■ What to do:
Please retype the line that contains "(b) Works to" and all lines that follow it to the end of the entries below, exactly as they stand, with nothing added.

Saved data entries

'''

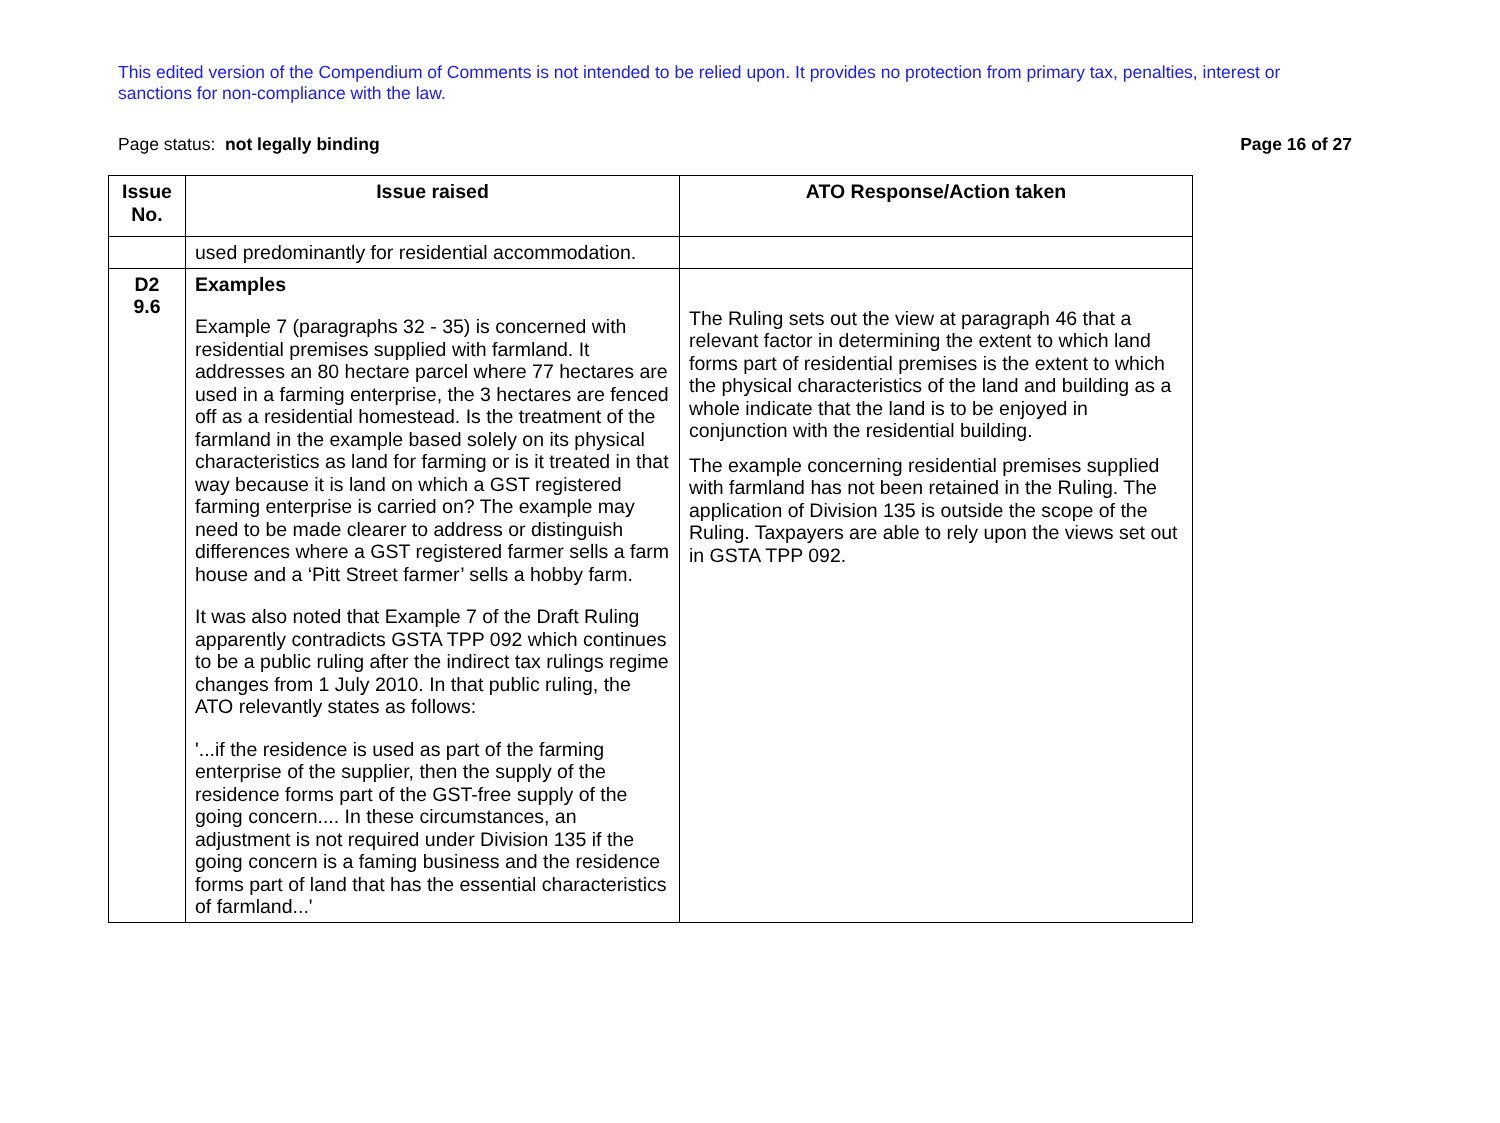This edited version of the Compendium of Comments is not intended to be relied upon. It provides no protection from primary tax, penalties, interest or sanctions for non-compliance with the law.
Page status: not legally binding Page 16 of 27
| Issue No. | Issue raised | ATO Response/Action taken |
| --- | --- | --- |
| | used predominantly for residential accommodation. | |
| D2 9.6 | Examples Example 7 (paragraphs 32 - 35) is concerned with residential premises supplied with farmland. It addresses an 80 hectare parcel where 77 hectares are used in a farming enterprise, the 3 hectares are fenced off as a residential homestead. Is the treatment of the farmland in the example based solely on its physical characteristics as land for farming or is it treated in that way because it is land on which a GST registered farming enterprise is carried on? The example may need to be made clearer to address or distinguish differences where a GST registered farmer sells a farm house and a ‘Pitt Street farmer’ sells a hobby farm. It was also noted that Example 7 of the Draft Ruling apparently contradicts GSTA TPP 092 which continues to be a public ruling after the indirect tax rulings regime changes from 1 July 2010. In that public ruling, the ATO relevantly states as follows: '...if the residence is used as part of the farming enterprise of the supplier, then the supply of the residence forms part of the GST-free supply of the going concern.... In these circumstances, an adjustment is not required under Division 135 if the going concern is a faming business and the residence forms part of land that has the essential characteristics of farmland...' | The Ruling sets out the view at paragraph 46 that a relevant factor in determining the extent to which land forms part of residential premises is the extent to which the physical characteristics of the land and building as a whole indicate that the land is to be enjoyed in conjunction with the residential building. The example concerning residential premises supplied with farmland has not been retained in the Ruling. The application of Division 135 is outside the scope of the Ruling. Taxpayers are able to rely upon the views set out in GSTA TPP 092. |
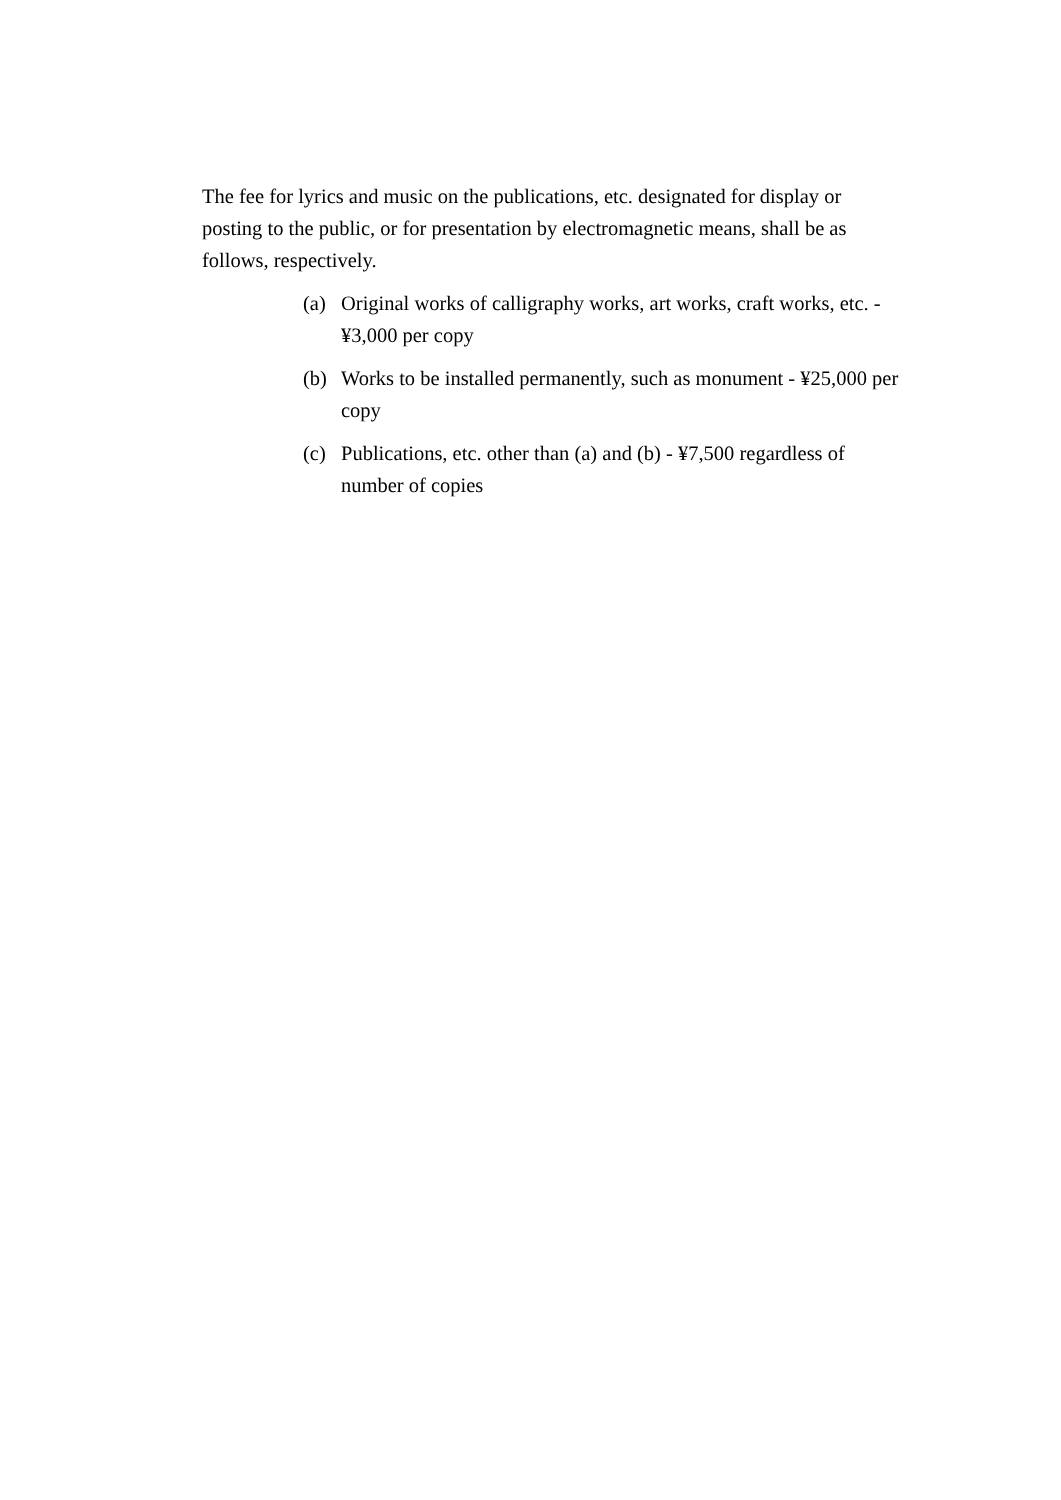The fee for lyrics and music on the publications, etc. designated for display or posting to the public, or for presentation by electromagnetic means, shall be as follows, respectively.
(a) Original works of calligraphy works, art works, craft works, etc. - ¥3,000 per copy
(b) Works to be installed permanently, such as monument - ¥25,000 per copy
(c) Publications, etc. other than (a) and (b) - ¥7,500 regardless of number of copies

'''

■ Reply:
(b) Works to be installed permanently, such as monument - ¥25,000 per copy
(c) Publications, etc. other than (a) and (b) - ¥7,500 regardless of number of copies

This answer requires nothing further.